Caught some minnows this afternoon, but couldn't wait until tomorrow. Had some nice action for a little while. In the river @ 5:30pm and home at 8pm.


----------



## Riplukelee (Jul 20, 2017)

Sweet!!!


----------



## Lukikus2 (Jul 20, 2017)

Nice! Fine eating right there.


----------



## ssramage (Jul 21, 2017)

Nice! What kind of rig are you fishing the minnows on? I've always had mixed luck with them.


----------



## trippcasey (Jul 21, 2017)

ssramage said:


> Nice! What kind of rig are you fishing the minnows on? I've always had mixed luck with them.



Cajun Thunder popping cork with about 3-3.5 feet underneath it and a 1/0 kahle hook. Hook the minnow right through the lips and in the drink they go. I was actually looking for flounder, but I was happy with this.


----------



## ssramage (Jul 21, 2017)

trippcasey said:


> Cajun Thunder popping cork with about 3-3.5 feet underneath it and a 1/0 kahle hook. Hook the minnow right through the lips and in the drink they go. I was actually looking for flounder, but I was happy with this.



Are you just letting it soak, or are you popping it?


----------



## trippcasey (Jul 21, 2017)

ssramage said:


> Are you just letting it soak, or are you popping it?

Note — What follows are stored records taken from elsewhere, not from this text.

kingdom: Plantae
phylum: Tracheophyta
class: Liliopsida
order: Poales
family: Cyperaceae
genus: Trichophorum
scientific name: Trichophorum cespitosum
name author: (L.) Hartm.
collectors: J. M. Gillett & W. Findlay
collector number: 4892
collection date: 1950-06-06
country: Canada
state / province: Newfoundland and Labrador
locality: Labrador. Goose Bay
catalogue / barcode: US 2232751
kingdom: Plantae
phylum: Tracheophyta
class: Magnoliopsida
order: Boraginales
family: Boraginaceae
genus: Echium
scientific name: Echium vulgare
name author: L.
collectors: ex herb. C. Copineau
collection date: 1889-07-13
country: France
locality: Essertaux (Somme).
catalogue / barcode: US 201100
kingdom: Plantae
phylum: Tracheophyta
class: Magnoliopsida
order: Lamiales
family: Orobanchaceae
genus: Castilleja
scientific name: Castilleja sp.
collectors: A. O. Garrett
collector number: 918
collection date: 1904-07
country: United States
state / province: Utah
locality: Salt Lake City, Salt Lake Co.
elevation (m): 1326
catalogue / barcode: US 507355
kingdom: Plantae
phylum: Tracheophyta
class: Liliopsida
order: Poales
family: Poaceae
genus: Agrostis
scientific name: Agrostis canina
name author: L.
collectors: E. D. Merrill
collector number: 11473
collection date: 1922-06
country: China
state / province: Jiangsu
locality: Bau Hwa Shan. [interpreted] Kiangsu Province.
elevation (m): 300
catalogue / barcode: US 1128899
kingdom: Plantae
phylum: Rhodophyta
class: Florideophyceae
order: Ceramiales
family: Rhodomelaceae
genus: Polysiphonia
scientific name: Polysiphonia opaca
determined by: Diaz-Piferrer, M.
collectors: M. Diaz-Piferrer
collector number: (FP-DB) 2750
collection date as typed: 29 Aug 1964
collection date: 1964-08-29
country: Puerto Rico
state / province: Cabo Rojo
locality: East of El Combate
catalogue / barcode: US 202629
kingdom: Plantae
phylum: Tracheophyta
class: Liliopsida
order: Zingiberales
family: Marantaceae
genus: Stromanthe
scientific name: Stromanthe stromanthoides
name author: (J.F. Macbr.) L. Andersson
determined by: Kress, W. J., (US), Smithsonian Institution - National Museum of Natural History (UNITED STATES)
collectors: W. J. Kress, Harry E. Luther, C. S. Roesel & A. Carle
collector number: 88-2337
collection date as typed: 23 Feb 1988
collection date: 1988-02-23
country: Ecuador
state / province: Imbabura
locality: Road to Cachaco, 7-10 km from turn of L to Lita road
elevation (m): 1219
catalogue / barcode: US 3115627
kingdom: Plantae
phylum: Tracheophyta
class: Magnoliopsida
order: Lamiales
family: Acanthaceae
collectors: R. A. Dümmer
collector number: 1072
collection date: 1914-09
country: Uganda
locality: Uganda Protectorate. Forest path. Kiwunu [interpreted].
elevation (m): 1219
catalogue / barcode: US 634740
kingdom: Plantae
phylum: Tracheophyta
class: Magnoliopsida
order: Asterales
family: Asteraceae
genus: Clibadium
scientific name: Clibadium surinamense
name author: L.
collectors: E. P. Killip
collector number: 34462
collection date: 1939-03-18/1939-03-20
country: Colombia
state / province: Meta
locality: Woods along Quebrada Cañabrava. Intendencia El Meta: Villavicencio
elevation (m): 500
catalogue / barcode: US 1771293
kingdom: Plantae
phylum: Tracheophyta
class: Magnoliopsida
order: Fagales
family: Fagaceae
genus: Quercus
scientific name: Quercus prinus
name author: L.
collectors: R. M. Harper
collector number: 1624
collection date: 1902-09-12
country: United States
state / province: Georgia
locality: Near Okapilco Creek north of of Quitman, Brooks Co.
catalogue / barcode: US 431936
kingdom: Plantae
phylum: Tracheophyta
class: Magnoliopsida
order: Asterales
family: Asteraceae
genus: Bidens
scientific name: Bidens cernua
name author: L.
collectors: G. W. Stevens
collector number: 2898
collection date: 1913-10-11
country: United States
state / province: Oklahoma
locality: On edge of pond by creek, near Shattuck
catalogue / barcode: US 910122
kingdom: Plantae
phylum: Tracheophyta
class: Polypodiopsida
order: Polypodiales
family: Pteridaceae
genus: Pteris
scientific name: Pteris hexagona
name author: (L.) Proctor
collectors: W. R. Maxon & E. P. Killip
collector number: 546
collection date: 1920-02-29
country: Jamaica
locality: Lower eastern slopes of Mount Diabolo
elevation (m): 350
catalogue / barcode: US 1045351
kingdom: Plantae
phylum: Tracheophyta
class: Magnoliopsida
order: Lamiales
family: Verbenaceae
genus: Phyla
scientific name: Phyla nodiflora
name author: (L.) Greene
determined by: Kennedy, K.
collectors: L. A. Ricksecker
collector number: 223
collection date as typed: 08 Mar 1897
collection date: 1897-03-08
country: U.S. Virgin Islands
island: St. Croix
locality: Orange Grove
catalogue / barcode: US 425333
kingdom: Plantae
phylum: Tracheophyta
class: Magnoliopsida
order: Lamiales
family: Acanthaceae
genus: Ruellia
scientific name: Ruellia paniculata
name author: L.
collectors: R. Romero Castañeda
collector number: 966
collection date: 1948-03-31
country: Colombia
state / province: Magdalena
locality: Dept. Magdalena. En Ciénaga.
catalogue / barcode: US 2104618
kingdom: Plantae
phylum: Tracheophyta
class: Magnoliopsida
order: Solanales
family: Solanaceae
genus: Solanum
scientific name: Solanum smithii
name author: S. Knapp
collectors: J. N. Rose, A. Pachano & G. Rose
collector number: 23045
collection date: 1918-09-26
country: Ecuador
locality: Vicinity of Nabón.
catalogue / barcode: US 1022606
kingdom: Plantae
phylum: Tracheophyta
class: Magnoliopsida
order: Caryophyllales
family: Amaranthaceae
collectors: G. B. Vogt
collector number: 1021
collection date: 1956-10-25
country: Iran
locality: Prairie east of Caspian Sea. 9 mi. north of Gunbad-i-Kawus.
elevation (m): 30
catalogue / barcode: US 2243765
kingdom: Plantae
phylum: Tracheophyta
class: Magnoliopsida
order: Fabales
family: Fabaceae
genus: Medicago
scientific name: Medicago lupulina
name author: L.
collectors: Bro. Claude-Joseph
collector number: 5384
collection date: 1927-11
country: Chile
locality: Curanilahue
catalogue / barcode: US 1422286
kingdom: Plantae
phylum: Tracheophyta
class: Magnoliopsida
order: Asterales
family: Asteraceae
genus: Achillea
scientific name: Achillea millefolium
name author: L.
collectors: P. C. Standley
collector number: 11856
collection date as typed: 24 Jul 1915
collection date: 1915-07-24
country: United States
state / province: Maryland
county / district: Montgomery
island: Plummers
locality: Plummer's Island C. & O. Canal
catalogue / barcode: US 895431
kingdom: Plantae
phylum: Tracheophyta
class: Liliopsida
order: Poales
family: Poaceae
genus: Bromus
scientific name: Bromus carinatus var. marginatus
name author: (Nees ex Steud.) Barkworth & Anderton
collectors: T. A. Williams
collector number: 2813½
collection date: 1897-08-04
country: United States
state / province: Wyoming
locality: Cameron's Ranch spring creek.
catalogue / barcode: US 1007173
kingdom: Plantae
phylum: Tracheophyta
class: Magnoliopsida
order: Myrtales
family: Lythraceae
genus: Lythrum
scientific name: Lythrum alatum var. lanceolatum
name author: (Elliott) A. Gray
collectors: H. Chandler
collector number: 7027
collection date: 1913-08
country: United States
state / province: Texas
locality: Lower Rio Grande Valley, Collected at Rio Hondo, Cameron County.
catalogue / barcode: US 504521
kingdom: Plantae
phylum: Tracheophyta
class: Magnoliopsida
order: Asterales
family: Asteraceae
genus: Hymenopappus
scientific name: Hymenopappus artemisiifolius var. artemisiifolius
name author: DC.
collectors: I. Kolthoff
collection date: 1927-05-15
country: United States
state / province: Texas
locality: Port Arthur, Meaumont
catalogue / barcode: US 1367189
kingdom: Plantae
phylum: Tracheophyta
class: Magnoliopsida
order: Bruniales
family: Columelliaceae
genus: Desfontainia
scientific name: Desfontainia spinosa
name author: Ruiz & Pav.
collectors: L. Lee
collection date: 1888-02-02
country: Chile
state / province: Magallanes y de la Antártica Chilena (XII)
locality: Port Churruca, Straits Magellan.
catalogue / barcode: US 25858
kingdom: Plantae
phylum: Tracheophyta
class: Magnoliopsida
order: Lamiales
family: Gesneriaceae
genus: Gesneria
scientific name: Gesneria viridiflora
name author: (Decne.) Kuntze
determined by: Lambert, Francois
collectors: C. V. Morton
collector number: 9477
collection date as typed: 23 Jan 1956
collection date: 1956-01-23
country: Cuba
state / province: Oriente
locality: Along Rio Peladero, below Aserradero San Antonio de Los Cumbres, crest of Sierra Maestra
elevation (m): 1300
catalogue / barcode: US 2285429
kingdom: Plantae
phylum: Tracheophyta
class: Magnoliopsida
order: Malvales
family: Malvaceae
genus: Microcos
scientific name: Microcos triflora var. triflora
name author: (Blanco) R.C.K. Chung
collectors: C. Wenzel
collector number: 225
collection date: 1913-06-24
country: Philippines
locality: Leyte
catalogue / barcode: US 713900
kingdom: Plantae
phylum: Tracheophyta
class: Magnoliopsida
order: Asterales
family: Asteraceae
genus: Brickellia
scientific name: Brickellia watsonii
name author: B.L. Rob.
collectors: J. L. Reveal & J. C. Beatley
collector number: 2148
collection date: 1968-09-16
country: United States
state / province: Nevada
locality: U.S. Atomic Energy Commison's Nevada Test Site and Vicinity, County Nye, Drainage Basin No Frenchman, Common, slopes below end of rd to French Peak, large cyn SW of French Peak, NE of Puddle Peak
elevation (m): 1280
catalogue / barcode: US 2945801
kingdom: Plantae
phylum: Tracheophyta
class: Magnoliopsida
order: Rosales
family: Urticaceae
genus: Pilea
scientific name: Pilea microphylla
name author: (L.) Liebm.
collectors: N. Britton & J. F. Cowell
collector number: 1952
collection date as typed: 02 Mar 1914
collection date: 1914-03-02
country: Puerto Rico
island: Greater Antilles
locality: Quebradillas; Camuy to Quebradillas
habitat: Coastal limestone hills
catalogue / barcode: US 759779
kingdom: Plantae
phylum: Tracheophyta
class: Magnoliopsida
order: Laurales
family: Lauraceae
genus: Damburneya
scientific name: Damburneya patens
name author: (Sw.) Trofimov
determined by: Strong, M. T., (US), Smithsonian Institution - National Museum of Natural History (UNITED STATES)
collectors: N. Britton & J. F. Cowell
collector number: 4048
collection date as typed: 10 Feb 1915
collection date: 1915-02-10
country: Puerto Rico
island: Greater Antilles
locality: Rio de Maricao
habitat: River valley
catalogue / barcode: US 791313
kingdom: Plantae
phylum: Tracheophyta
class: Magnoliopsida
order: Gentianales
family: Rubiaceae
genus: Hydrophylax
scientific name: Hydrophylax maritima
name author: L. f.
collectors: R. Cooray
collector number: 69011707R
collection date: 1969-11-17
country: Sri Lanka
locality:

I usually dont pop them much at all when flounder fishing. It works fine either way. After the first 2 trout, I started popping it more. Even when slip cork fishing I always try to move the bait some with a pull on it here and there.


----------



## Redman54 (Jul 21, 2017)

Nice Work!


----------



## GoshStosh (Jul 22, 2017)

Nice. Do you think you would have had the same results with live shrimp and what channel, creek or river were you dipping in?


----------



## Huntsman.45 (Jul 22, 2017)

Nice mess for an afternoon of fishing!


----------